--- Excerpt ---

## Simple linear regression from raw data

Let `$(x_i, y_i), i=1,2, \cdots , n$`

be $n$ pairs of observations.

The simple linear regression model of $Y$ on $X$ is

$$y_i=\beta_0 + \beta_1x_i +e_i$$ where,

- $y$ is a dependent variable,
- $x$ is an independent variable,
- $\beta_0$ is an intercept,
- $\beta_1$ is the slope,
- $e$ is the error term.

## Formula

By the method of least square, the model parameters $\beta_0$ and $\beta_1$ can be estimated as

The regression coefficients $\beta_0$ (intercept) and $\beta_1$ (slope) can be estimated as

`$\hat{\beta}_1 = \frac{n \sum xy - (\sum x)(\sum y)}{n(\sum x^2) -(\sum x)^2}$`

`$\hat{\beta}_0=\overline{y}-\hat{\beta}_1\overline{x}$`

where,

`$\overline{x}=\dfrac{1}{n}\sum_{i=1}^n x_i$`

is the sample mean of $X$,`$\overline{y}=\dfrac{1}{n}\sum_{i=1}^n y_i$`

is the sample mean of $Y$,- $n$ is the number of data points.

---

_Given instruction 1_. In the text on simple linear regression, what does the term $e$ represent in the model?
_Given instruction 2_. Reproduce the passage from the text on simple linear regression, starting with "The regression coefficients" and going on through "of data points.".

--- Dataset section ---

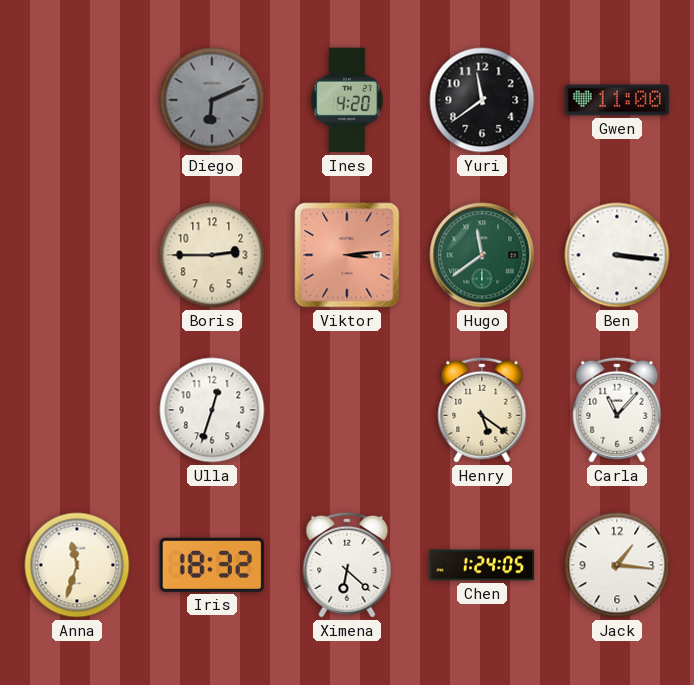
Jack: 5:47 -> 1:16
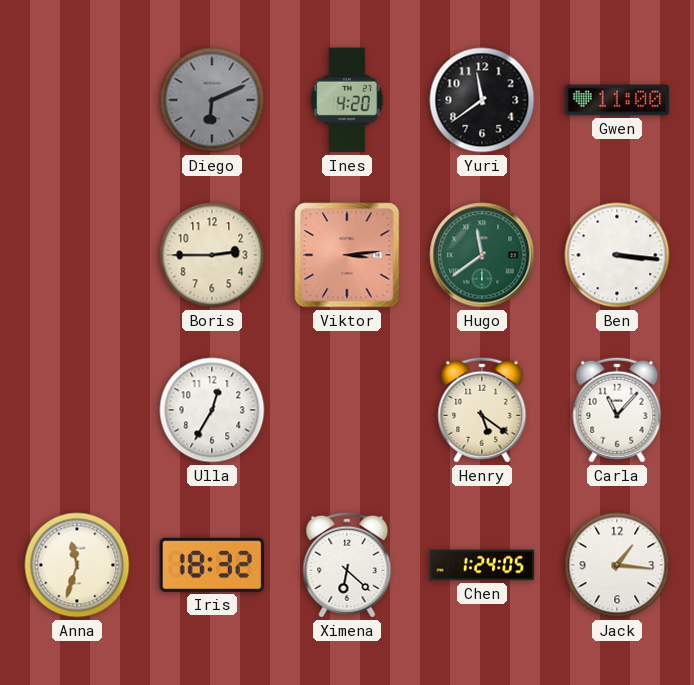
Ulla: 12:33 -> 12:35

---

_Written answer 1_. The error term.

_Written answer 2_.
The regression coefficients $\beta_0$ (intercept) and $\beta_1$ (slope) can be estimated as

`$\hat{\beta}_1 = \frac{n \sum xy - (\sum x)(\sum y)}{n(\sum x^2) -(\sum x)^2}$`

`$\hat{\beta}_0=\overline{y}-\hat{\beta}_1\overline{x}$`

where,

`$\overline{x}=\dfrac{1}{n}\sum_{i=1}^n x_i$`

is the sample mean of $X$,`$\overline{y}=\dfrac{1}{n}\sum_{i=1}^n y_i$`

is the sample mean of $Y$,- $n$ is the number of data points.